Her radio room – except that she didn’t have one when she was built, so it was a sort of add-on on the top deck. Not quite the claustrophobic capsule of the American build, but it was just a cabin put on which hadn’t been there, you know. Didn’t sit very sweetly in the lines of the ship but you spent all your time in there when you were on duty. You did two four-hour shifts. On the Orduña, say, you had – where it was a four Radio Officer team. The Chief Radio Officer did no set watch. And then the number 1 did the easy watches and so on. But in point of fact, you work as required.
The working as required was a notion he carried with him. He found it hard to keep himself busy – not always able to do the things he wanted, and not always wanting to do the things he needed to do. At sea, there were watches. But what did you in between?
Funny old game. Once you’re at sea, you’d just as soon be working as idling. Well, I mean, you’ve got to eat and you do bits and pieces – write the old letter and so on. But broadly speaking, you have lots of time, and you’re prepared, if it’s useful and gainful and entertaining or something (to do extras). I mean, I used to be a favourite in the cableships for finding the cricket scores wherever we were. You know, keeping up to date with the touring teams and things. They always appreciated the fact that there was a bulletin up.
The recording stops there, on a creative note. .
Life in a stolen moment

People take so much stuff with them when they steal away over the final horizon, that the little they leave behind is precious. There are objects which tell stories, then there are simply the stories themselves. In Dad’s case, among the leavings I have, there is the letter which came from my sending a request for more precise information about the start of his yearning for the sea, and there is the audio recording about an early sea voyage, made on the fly.

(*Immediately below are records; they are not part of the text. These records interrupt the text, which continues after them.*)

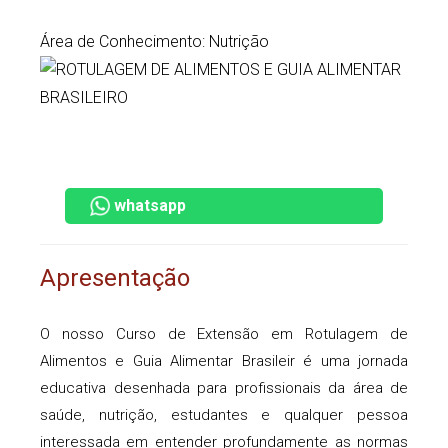
Área de Conhecimento: Nutrição
whatsapp
Apresentação
O nosso Curso de Extensão em Rotulagem de
Alimentos e Guia Alimentar Brasileir é uma jornada
educativa desenhada para profissionais da área de
saúde, nutrição, estudantes e qualquer pessoa
interessada em entender profundamente as normas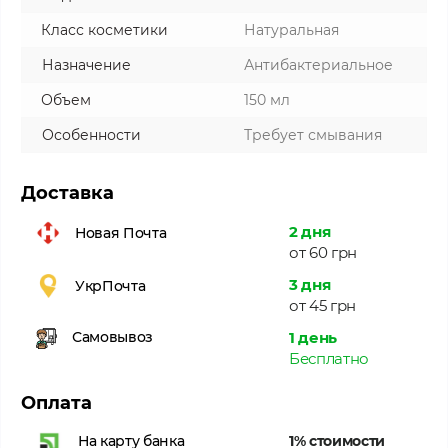
Класс косметики
Натуральная
Назначение
Антибактериальное
Объем
150 мл
Особенности
Требует смывания
Доставка
2 дня
Новая Почта
от 60 грн
3 дня
УкрПочта
от 45 грн
1 день
Самовывоз
Бесплатно
Оплата
1% стоимости
На карту банка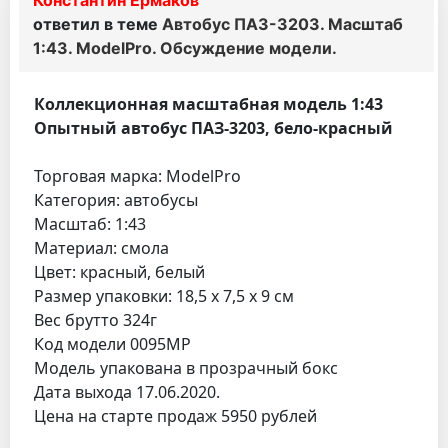
Константин Ермаков
ответил в теме
Автобус ПАЗ-3203. Масштаб
1:43. ModelPro. Обсуждение модели.
Коллекционная масштабная модель 1:43
Опытный автобус ПАЗ-3203, бело-красный
Торговая марка: ModelPro
Категория: автобусы
Масштаб: 1:43
Материал: смола
Цвет: красный, белый
Размер упаковки: 18,5 х 7,5 х 9 см
Вес брутто 324г
Код модели 0095MP
Модель упакована в прозрачный бокс
Дата выхода 17.06.2020.
Цена на старте продаж 5950 рублей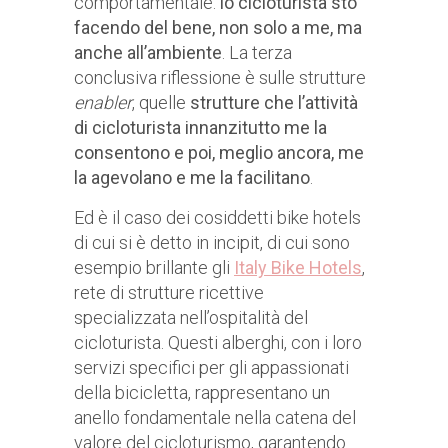
comportamentale:
io cicloturista sto
facendo del bene, non solo a me, ma
anche all’ambiente
. La terza
conclusiva riflessione è sulle strutture
enabler
, quelle
strutture che l’attività
di cicloturista innanzitutto me la
consentono e poi, meglio ancora, me
la agevolano e me la facilitano
.
Ed è il caso dei cosiddetti bike hotels
di cui si è detto in incipit, di cui sono
esempio brillante gli
Italy Bike Hotels
,
rete di strutture ricettive
specializzata nell’ospitalità del
cicloturista. Questi alberghi, con i loro
servizi specifici per gli appassionati
della bicicletta, rappresentano un
anello fondamentale nella catena del
valore del cicloturismo, garantendo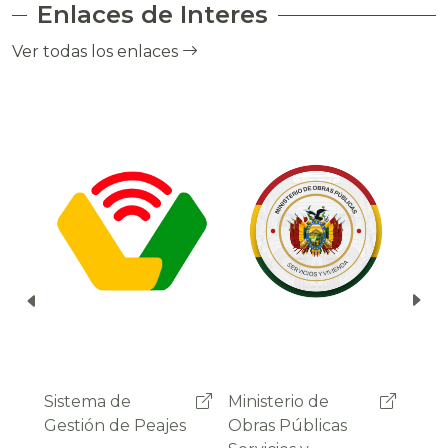
Enlaces de Interes
el cobro de peaje a través del debito
automático del saldo de la cuenta del
Ver todas los enlaces
usuario.
Ministerio de
Administradora
Sist
Obras Públicas
Boliviana de
Gest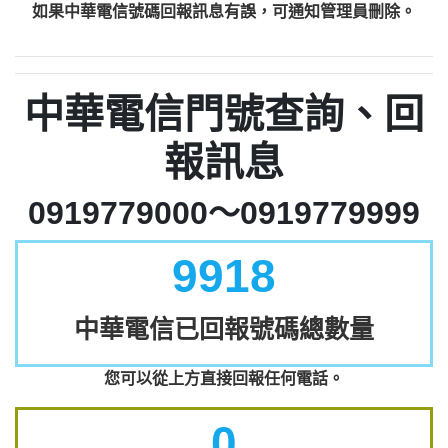
如果中華電信號碼回報訊息有誤，可通知管理員刪除。
中華電信門號查詢、回
報訊息
0919779000～0919779999
9918
中華電信已回報號碼總數量
您可以從上方直接回報任何電話。
0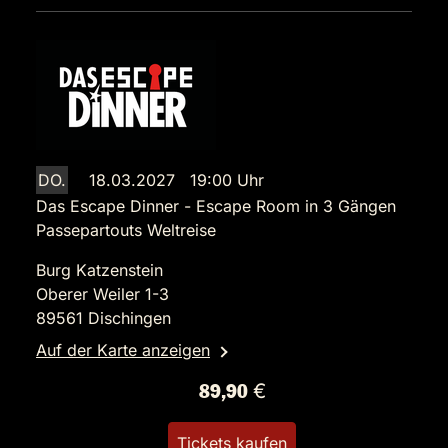
DO.
18.03.2027 19:00 Uhr
Das Escape Dinner - Escape Room in 3 Gängen
Passepartouts Weltreise
Burg Katzenstein
Oberer Weiler 1-3
89561 Dischingen
Auf der Karte anzeigen
89,90 €
Tickets kaufen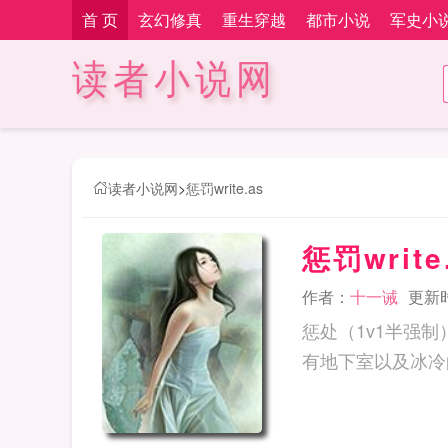
首 页
玄幻修真
重生穿越
都市小说
军史小
读者小说网
读者小说网
>
惩罚write.as
惩罚write
作者：
十一诫
更新时间
惩处（1v1半强制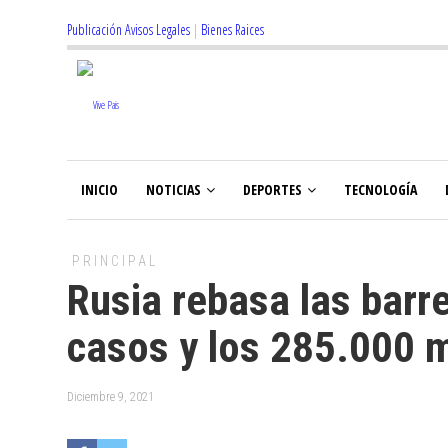
Publicación Avisos Legales
|
Bienes Raices
INICIO
NOTICIAS
DEPORTES
TECNOLOGÍA
PRINCIPAL
Rusia rebasa las barre
casos y los 285.000 
Diciembre 9, 2021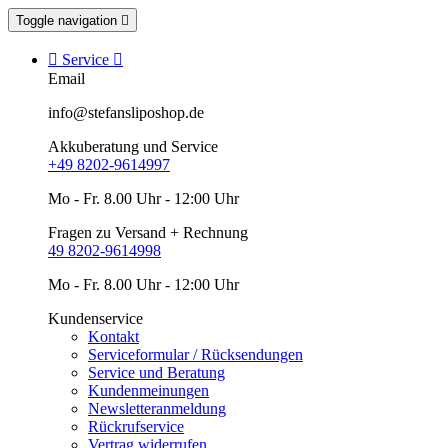
Toggle navigation


Service

Email
info@stefansliposhop.de
Akkuberatung und Service
+49 8202-9614997
Mo - Fr. 8.00 Uhr - 12:00 Uhr
Fragen zu Versand + Rechnung
49 8202-9614998
Mo - Fr. 8.00 Uhr - 12:00 Uhr
Kundenservice
Kontakt
Serviceformular / Rücksendungen
Service und Beratung
Kundenmeinungen
Newsletteranmeldung
Rückrufservice
Vertrag widerrufen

It’s a pity he missed the boat with the internet because there are lots of sea stories posted, especially with from Merchant Navy retirees seeking to connect with old shipmates. Now, hopefully, with these few stolen moments from his stories out there, something of him sails on.
Still want more?
Learn to memorize Morse Code in 15 minutes? That’s what the man says.

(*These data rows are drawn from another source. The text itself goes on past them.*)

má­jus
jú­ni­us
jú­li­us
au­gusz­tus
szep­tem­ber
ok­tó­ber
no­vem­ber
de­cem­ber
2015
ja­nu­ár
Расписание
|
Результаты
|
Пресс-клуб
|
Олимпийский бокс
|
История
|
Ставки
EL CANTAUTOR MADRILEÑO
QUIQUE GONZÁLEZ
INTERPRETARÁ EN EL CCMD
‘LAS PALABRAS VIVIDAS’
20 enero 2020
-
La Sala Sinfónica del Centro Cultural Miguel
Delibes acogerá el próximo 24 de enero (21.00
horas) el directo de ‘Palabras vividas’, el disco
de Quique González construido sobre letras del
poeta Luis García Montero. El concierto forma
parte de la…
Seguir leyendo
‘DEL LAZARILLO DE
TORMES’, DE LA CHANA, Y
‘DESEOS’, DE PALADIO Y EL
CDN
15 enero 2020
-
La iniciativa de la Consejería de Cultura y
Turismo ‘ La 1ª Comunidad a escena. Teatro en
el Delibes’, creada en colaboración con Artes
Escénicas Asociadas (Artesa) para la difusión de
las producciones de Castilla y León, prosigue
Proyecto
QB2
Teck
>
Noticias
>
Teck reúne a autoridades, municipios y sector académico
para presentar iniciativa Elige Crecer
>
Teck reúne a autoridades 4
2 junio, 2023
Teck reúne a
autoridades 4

A Marine Radio Officer’s Blog by Ian Coombe which plunges you into the world of shipping. Engagingly written too.
An Irishman’s diary on Marconi’s tempting offer is from the Irish Times and reflects the kind of information and contact Ken would have had with the recruitment drive in post-War Dublin.
Footnotes
- Written by Bob Dylan in 1962. ↩︎
- According to Wikipedia, To receive the medal, navy personnel were required to complete either 28 days aboard ship in the operational areas of the Yellow Sea or the Sea of Japan, or at least one day of shore duty. ↩︎
- The ship’s loudspeaker system. ↩︎
- Busan (pronounced Pusan in Korean) was one of two cities not captured by the invading North Koreans. ↩︎
- Aden had been officially administered as part of British India until 1937 when it became the Colony of Aden. It would become a key strategic location for British troops in the years ahead until independance in 1963. ↩︎
- Mombasa, Kenya. ↩︎
- He made more than one trip to Buenos Aires in 1951-52 when he was 19-20 years old, shortly after the Korean episode, and one was on the Cerinthus. On one occasion, a group of 5 officers were tired of the city and decided they wanted to visit Argentina. Unloading the cargo was a long drawn out process in Buenos Aires, so they had time on their hands. Being seamen, they wanted a little adventure and it had to be by water. They pooled some money and gave it to the ship’s Chaplain who organised a small boat for them to spend 3-4 days going up towards Rosario and back again. ↩︎
- He hesitates on the name and his Catholic upbringing peeps through. Lady becomes Our Lady, the Virgin Mary. He corrects this further on.